+++ TEXTO DE LEITURA
Antes de um mergulho na obra completa de Abbas Kiarostami proposta pelo Instituto Moreira Salles, em São Paulo, convém voltar à história do cinema e entender como os filmes são feitos. No tempo de Hollywood —o tempo clássico—, dizia-se que os filmes não eram feitos "para" o público, e sim "com" o público. O filme deveria entender completamente as ideias e sentimentos do espectador, sintonizar-se com ele, de modo a que o mundo de desejos que expressava correspondesse ao que o público também desejava.
Assim, todo homem e toda mulher queriam encontrar um grande amor, eterno de preferência, capaz de justificar sua existência. Talvez não o encontrasse na vida, mas sim no cinema. A potencialidade existia, e os filmes realizavam nossos sonhos e desejos porque os compreendiam, porque o espectador e o filme, a tela e a plateia eram, a rigor, um só.
O cinema moderno introduziu outra figura na história —o autor. Não se tratava mais de estar em sintonia perfeita com o espectador, mas de "dizer" algo a ele. Com isso, o espetáculo passou a se dividir em dois: a plateia e a tela. Íamos ao cinema, à plateia, para aprender algo, para assimilar aquilo que o autor tinha a nos dizer sobre a vida —Ingmar Bergman—, a história —Luchino Visconti—, a fantasia —Federico Fellini— etc.
++++++
+++ CONJUNTO DE DADOS
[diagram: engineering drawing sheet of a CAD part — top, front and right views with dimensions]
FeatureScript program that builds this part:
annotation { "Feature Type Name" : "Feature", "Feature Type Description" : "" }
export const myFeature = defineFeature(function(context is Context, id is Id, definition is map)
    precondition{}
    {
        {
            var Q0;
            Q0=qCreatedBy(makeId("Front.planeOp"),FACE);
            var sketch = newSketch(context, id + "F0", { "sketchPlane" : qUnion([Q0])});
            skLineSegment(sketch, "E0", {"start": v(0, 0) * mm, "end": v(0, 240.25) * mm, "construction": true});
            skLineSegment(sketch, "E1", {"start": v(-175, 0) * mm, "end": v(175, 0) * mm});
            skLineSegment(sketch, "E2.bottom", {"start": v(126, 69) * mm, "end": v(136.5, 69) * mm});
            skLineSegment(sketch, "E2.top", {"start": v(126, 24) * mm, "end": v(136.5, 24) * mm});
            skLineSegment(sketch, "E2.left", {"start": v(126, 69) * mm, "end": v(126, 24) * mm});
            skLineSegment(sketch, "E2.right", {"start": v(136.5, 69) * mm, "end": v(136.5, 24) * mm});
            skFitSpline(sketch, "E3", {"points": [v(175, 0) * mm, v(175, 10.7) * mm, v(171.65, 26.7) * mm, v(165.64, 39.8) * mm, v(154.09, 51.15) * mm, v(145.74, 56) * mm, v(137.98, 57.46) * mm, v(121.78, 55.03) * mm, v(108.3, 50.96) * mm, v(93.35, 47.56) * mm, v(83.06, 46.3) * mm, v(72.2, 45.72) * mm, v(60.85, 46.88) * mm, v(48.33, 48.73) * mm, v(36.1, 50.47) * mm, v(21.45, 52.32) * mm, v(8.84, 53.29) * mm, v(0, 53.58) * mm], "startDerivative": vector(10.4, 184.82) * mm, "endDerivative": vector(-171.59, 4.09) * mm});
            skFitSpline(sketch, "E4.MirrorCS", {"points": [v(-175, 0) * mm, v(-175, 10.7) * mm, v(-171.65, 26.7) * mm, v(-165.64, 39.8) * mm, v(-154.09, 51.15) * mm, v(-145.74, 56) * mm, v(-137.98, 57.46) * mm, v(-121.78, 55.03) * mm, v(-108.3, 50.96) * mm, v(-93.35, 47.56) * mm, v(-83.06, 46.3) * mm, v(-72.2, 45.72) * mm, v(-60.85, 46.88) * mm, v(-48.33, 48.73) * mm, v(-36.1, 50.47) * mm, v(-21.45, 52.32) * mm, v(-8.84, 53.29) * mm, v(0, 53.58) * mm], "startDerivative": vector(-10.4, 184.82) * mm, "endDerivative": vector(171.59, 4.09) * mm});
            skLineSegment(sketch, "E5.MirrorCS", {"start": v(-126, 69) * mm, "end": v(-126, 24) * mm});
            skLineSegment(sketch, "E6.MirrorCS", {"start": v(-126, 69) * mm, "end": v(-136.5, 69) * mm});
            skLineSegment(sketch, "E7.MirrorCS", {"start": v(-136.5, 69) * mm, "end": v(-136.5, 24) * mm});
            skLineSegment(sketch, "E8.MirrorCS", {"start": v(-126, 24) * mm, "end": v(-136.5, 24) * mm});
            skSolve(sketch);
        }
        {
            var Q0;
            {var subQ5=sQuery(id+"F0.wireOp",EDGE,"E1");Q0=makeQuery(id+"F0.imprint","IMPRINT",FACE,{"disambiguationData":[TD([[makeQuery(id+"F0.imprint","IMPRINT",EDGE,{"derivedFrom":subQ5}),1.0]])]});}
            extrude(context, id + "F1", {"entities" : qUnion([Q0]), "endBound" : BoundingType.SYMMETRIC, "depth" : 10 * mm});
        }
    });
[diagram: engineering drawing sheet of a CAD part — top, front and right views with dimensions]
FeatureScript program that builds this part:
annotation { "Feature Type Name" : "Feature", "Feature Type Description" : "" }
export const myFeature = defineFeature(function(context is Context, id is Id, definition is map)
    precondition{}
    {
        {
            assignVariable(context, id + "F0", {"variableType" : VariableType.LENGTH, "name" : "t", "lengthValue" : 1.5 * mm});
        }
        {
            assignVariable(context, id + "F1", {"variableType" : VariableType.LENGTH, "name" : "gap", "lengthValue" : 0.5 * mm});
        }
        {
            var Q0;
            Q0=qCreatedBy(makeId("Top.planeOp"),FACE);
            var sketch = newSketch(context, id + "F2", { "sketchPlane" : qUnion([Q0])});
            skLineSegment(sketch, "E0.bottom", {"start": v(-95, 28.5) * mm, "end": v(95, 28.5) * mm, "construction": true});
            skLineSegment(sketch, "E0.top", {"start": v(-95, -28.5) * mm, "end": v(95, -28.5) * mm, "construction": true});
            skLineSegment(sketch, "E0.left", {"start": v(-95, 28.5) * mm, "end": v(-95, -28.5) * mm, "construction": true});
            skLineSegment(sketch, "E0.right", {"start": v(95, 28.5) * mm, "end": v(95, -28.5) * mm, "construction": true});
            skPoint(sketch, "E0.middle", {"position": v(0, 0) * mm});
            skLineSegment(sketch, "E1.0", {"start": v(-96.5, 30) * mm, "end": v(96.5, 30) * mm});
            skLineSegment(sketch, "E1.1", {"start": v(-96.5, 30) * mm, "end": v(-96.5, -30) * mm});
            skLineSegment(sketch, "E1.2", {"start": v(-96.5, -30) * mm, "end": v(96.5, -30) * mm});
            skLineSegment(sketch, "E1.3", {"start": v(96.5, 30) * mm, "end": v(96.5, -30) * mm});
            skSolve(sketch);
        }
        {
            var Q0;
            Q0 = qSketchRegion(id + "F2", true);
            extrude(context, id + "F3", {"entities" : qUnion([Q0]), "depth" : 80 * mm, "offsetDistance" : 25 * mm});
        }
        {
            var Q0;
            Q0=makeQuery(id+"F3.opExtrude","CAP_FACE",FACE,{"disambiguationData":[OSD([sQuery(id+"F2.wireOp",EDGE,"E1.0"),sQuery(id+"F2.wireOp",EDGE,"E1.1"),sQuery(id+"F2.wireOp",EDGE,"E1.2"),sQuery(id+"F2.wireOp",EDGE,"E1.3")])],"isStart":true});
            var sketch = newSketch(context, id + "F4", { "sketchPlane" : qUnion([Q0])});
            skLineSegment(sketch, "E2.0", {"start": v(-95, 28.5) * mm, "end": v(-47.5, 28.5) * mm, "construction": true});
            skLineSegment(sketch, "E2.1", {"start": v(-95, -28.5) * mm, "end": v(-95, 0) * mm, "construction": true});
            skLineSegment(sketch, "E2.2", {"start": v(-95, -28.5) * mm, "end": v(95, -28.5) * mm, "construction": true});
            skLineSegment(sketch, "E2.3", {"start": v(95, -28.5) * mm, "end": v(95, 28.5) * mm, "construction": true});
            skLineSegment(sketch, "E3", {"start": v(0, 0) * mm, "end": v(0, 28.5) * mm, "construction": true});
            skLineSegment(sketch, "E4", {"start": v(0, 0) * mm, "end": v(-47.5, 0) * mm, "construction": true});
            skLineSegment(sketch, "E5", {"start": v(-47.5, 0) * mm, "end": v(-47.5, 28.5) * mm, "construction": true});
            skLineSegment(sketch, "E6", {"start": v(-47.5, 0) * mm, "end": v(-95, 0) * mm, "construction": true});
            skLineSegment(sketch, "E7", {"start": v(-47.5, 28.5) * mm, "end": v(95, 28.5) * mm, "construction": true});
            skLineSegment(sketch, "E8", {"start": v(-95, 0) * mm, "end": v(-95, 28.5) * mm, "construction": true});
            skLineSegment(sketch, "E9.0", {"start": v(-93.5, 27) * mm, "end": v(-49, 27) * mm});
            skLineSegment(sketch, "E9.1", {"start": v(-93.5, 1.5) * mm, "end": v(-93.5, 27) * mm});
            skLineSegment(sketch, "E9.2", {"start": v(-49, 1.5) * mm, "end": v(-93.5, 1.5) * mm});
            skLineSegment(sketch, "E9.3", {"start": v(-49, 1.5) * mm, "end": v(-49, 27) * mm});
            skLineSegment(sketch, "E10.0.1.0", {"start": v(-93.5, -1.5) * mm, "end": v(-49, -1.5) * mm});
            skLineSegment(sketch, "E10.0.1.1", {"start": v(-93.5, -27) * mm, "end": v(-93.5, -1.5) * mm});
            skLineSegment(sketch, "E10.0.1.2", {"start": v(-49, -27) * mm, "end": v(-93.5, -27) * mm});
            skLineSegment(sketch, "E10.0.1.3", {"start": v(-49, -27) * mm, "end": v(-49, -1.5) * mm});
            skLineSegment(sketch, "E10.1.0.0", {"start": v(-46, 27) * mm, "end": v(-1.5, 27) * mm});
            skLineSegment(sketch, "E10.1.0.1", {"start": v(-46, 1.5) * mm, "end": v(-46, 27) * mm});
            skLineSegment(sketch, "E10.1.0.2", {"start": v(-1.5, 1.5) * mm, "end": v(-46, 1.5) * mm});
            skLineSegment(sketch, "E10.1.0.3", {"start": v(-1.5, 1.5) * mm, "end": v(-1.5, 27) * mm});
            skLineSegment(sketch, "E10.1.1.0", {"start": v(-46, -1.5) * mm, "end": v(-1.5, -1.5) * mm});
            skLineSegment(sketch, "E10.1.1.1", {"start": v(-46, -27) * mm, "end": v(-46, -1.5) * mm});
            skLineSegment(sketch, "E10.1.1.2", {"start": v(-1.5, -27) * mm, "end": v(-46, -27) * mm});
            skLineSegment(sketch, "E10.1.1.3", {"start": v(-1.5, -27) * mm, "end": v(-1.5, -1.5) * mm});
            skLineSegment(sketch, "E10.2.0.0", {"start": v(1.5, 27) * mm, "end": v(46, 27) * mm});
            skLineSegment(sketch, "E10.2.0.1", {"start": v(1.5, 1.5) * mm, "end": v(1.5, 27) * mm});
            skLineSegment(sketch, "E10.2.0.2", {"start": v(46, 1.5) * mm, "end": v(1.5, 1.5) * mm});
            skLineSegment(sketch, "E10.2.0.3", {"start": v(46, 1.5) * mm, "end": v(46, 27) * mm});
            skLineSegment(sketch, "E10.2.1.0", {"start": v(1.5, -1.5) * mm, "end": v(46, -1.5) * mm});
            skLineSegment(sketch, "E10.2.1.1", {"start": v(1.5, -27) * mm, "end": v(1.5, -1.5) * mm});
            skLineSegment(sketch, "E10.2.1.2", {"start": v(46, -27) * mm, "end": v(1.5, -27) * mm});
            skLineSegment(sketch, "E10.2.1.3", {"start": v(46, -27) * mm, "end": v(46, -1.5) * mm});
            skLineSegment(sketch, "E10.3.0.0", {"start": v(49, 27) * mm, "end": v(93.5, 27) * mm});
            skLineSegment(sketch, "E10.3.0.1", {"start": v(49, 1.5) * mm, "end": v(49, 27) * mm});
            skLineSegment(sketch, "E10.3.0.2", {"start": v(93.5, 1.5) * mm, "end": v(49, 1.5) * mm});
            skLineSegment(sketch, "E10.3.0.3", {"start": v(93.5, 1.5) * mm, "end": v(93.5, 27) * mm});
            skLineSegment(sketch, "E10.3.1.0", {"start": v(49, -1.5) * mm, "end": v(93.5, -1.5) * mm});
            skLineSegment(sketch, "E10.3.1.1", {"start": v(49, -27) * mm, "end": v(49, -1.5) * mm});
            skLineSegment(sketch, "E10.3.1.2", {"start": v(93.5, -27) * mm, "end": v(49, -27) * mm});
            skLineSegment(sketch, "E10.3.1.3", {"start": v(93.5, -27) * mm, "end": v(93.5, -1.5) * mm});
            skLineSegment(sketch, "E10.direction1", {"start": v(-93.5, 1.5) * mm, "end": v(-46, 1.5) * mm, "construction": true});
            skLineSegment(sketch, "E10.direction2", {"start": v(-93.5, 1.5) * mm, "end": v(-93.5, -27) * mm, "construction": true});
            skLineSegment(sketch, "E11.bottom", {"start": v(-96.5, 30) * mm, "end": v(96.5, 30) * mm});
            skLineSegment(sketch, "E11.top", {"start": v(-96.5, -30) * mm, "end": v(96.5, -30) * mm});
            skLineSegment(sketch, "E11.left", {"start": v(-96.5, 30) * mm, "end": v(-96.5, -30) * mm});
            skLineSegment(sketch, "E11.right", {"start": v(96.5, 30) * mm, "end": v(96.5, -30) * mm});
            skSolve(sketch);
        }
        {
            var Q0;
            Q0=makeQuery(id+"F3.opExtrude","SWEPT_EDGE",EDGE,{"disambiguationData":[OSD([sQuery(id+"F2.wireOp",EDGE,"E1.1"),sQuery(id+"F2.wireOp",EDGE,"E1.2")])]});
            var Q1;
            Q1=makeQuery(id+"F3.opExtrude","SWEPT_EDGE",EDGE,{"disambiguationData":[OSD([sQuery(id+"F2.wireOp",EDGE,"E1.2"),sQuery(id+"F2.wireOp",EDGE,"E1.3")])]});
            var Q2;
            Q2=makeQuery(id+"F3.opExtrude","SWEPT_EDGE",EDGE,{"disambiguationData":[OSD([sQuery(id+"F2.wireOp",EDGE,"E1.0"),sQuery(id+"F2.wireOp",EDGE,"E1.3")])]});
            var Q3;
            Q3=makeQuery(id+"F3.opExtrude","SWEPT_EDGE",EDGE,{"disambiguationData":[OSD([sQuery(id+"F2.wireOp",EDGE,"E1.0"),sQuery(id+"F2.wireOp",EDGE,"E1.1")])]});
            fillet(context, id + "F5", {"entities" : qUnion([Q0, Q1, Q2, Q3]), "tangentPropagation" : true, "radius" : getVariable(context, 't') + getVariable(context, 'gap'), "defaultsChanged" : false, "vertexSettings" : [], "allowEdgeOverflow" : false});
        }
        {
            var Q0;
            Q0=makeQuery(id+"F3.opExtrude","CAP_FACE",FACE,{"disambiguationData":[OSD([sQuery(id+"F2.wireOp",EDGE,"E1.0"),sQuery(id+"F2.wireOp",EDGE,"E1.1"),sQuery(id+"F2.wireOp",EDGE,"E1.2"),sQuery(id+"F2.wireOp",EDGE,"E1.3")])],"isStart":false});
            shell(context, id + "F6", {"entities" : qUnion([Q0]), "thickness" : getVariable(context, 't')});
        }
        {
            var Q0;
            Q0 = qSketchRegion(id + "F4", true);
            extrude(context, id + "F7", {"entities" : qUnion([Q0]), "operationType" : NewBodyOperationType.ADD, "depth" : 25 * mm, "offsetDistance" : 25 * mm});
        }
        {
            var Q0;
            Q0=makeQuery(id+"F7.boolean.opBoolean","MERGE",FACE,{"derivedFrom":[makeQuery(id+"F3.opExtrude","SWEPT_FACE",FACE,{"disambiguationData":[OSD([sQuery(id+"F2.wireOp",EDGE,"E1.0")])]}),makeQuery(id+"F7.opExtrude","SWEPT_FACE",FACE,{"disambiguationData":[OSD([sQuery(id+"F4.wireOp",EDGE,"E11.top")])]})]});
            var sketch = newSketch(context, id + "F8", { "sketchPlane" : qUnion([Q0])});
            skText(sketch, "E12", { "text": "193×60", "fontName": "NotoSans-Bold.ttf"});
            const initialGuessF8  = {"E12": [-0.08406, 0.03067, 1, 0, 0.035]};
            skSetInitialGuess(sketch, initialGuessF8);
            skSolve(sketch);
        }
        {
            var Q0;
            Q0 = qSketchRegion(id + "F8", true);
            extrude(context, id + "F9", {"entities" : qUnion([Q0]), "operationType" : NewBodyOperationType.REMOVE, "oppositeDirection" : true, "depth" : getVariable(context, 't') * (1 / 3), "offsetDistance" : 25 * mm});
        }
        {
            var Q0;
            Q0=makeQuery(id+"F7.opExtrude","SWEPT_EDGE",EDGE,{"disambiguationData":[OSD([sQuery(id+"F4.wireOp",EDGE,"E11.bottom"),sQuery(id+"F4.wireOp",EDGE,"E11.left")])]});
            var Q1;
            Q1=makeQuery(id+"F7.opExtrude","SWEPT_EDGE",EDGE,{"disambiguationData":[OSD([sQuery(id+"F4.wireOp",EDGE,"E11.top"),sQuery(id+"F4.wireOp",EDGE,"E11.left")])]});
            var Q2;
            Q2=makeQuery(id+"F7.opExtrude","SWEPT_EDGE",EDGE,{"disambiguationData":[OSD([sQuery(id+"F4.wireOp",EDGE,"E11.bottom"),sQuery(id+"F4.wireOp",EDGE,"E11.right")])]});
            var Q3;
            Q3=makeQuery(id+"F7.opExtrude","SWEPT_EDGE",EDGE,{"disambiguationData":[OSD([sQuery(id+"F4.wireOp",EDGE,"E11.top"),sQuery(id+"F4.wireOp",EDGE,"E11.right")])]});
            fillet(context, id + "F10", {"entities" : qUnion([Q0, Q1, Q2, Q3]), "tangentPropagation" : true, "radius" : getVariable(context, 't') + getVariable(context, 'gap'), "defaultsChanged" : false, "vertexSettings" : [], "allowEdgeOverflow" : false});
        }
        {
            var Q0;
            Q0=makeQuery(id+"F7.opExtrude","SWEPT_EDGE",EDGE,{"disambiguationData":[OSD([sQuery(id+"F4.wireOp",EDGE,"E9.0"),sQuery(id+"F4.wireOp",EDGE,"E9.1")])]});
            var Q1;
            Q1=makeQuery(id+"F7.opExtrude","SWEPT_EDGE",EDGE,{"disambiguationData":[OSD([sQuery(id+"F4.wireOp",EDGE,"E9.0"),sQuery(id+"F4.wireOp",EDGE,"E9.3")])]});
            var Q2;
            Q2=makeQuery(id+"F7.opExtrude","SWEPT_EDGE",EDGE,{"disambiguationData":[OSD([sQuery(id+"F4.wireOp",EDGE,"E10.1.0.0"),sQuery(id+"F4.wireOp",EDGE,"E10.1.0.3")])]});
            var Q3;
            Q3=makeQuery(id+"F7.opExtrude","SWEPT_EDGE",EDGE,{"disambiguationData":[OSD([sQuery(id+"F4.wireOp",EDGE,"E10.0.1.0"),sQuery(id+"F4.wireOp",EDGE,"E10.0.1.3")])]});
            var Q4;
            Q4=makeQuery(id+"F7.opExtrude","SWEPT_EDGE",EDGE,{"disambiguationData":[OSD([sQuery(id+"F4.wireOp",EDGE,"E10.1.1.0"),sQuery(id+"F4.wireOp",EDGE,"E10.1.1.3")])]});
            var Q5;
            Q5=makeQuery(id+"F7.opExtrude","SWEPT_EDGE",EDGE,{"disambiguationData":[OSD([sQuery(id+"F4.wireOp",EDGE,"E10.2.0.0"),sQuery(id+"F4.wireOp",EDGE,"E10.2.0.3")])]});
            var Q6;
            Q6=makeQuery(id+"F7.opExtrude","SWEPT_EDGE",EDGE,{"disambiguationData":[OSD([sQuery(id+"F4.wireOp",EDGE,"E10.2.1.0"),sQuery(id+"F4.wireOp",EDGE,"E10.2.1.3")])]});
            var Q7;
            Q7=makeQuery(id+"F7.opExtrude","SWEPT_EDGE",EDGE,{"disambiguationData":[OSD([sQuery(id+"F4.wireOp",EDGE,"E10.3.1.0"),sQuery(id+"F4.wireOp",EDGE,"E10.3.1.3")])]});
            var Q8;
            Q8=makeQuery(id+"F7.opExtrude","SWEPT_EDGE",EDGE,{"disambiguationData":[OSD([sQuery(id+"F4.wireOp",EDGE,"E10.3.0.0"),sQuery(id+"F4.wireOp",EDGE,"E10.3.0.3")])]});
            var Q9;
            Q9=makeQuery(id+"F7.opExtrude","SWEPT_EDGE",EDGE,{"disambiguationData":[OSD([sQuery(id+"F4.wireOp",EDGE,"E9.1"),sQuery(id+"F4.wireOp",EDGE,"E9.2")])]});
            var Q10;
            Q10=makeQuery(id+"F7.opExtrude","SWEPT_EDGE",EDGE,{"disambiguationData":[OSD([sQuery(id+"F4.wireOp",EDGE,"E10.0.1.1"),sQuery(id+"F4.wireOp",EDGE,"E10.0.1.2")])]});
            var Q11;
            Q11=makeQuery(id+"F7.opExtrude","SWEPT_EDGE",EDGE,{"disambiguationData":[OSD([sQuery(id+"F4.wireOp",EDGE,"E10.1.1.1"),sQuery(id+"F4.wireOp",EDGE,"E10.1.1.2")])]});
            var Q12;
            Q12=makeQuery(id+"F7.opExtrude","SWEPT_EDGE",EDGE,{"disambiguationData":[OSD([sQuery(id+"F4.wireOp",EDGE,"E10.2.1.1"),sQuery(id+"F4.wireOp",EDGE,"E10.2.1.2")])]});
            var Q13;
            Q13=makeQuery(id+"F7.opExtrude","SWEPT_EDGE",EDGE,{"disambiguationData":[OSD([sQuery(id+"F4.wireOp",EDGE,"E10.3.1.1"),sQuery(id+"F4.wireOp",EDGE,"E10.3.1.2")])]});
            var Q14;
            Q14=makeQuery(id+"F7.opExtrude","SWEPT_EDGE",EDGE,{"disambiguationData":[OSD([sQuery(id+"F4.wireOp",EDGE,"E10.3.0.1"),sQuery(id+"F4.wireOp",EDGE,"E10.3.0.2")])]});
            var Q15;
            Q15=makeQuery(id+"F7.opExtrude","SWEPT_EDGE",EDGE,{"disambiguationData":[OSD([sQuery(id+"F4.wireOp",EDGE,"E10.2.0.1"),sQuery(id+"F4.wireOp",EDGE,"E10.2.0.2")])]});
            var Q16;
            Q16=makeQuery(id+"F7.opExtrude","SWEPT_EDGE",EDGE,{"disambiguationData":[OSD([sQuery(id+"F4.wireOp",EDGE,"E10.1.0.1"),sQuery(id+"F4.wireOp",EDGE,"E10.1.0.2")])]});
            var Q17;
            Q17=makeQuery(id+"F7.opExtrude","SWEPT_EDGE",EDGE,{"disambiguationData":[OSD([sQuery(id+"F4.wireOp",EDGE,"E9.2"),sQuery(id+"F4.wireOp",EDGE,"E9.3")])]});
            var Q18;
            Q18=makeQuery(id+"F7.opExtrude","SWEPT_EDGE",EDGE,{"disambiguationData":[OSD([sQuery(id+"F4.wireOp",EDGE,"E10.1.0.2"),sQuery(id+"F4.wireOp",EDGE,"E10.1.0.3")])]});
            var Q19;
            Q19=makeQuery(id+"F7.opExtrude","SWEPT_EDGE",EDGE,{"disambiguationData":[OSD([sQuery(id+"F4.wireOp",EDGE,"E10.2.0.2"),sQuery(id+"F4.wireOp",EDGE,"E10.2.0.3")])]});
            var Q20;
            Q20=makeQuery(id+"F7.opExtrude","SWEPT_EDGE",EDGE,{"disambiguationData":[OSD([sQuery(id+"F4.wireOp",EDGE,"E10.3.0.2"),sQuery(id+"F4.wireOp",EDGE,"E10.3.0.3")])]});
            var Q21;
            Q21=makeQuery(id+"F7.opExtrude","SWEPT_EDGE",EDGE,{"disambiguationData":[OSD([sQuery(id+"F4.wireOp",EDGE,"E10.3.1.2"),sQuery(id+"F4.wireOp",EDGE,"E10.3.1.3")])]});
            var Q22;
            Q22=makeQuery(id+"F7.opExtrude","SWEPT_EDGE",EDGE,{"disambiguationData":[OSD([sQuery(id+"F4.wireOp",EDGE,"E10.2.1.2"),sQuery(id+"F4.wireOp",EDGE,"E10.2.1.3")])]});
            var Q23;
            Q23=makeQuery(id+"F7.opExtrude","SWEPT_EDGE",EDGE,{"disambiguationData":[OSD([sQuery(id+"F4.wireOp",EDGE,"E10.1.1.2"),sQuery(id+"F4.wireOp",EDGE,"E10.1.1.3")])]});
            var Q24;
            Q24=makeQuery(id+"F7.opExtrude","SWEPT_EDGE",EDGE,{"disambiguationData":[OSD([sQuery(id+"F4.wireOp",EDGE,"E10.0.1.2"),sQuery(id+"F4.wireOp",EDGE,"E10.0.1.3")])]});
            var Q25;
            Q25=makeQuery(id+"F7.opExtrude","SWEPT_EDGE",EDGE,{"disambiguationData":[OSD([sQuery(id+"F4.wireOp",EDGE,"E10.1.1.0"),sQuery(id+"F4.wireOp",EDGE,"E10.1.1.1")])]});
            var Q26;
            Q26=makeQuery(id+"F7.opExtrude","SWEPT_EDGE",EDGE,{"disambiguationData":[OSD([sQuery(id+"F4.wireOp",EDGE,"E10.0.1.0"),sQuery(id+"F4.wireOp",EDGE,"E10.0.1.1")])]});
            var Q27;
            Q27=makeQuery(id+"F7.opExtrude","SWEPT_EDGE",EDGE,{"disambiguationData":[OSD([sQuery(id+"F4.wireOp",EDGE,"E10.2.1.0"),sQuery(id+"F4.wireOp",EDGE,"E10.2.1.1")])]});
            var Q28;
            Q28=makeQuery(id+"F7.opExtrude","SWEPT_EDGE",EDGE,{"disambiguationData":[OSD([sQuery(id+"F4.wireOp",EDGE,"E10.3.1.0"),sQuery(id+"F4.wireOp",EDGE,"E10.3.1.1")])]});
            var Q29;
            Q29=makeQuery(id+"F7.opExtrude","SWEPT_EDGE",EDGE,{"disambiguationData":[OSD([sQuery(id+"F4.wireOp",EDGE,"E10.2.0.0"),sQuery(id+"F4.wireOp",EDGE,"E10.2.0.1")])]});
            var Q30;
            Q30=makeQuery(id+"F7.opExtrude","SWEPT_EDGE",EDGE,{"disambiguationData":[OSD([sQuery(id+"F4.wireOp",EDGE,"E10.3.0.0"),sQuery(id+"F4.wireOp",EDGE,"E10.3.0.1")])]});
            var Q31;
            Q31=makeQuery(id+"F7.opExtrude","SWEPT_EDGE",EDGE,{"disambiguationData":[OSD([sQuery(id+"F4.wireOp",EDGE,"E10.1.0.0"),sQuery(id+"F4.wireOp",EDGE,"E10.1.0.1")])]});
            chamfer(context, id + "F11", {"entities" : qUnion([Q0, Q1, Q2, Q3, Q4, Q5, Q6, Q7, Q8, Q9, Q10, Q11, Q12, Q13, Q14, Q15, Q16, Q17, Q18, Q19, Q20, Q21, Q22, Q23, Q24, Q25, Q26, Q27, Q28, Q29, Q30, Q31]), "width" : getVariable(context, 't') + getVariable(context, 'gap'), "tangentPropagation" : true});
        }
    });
++++++
**O QUE FAZER:**
(a) Segundo o texto sobre cinema, qual instituição propõe a obra completa de Abbas Kiarostami?
(b) Transcreva do texto sobre cinema o trecho que começa nas palavras "Antes de um" e termina em "rigor, um só.".

**RESPOSTAS DO EXERCÍCIO:**
(a) O Instituto Moreira Salles, em São Paulo.

(b)
Antes de um mergulho na obra completa de Abbas Kiarostami proposta pelo Instituto Moreira Salles, em São Paulo, convém voltar à história do cinema e entender como os filmes são feitos. No tempo de Hollywood —o tempo clássico—, dizia-se que os filmes não eram feitos "para" o público, e sim "com" o público. O filme deveria entender completamente as ideias e sentimentos do espectador, sintonizar-se com ele, de modo a que o mundo de desejos que expressava correspondesse ao que o público também desejava.
Assim, todo homem e toda mulher queriam encontrar um grande amor, eterno de preferência, capaz de justificar sua existência. Talvez não o encontrasse na vida, mas sim no cinema. A potencialidade existia, e os filmes realizavam nossos sonhos e desejos porque os compreendiam, porque o espectador e o filme, a tela e a plateia eram, a rigor, um só.